Ever since I realized I was a lesbian, I’ve spent much of my life trying to be “normal”. For the most part, I think I achieved it, which is a paramount success for anyone who has a coming out story. The problem was that I was so good at it, it was sometimes easy to forget that some things would have to be different. This was especially palpable because I’ve always wanted children. I got married, got a stable job, bought a house, and was following the general road to adulthood, but there wasn’t any chance that we were going to have any “happy accident” babies. Unfortunately, this would take some planning.
Maybe every child should be planned for to some extent, but I idealize the heterosexual way of being able to “not not be trying” or “pulling the goalie” in hopes that you can get pregnant without the added stress or intent purpose. There’s still an allowance for intimacy while you play the odds and see where divine intervention takes you.
From the very beginning, our path was one of conventionality. I’ve heard many stories of getting pregnant in a cheaper, more intimate, DIY way, but I couldn’t wrap my head around all of that planning and the process already felt clinical enough that it made sense to us to continue it in a clinic.

*Dataset entries*.
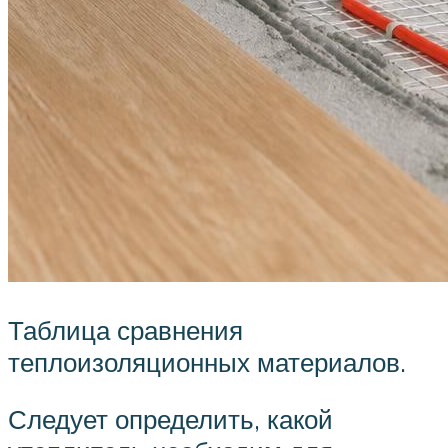
Таблица сравнения
теплоизоляционных материалов.
Следует определить, какой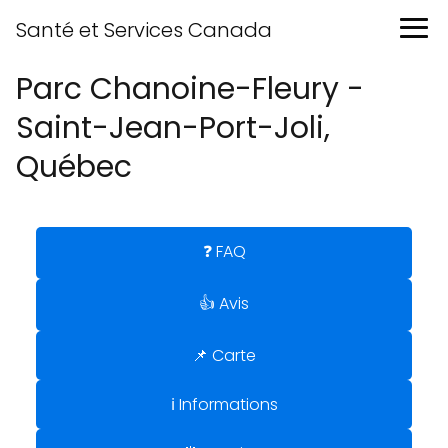
Santé et Services Canada
Parc Chanoine-Fleury -
Saint-Jean-Port-Joli,
Québec
❓ FAQ
👍 Avis
📌 Carte
ℹ️ Informations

*Assigned task*. Write out everything in the essay from "From the very" down to "in a clinic.", switching "conventionality" to "routine". The listing isn't needed for the task.

*Result of the task*.
From the very beginning, our path was one of routine. I’ve heard many stories of getting pregnant in a cheaper, more intimate, DIY way, but I couldn’t wrap my head around all of that planning and the process already felt clinical enough that it made sense to us to continue it in a clinic.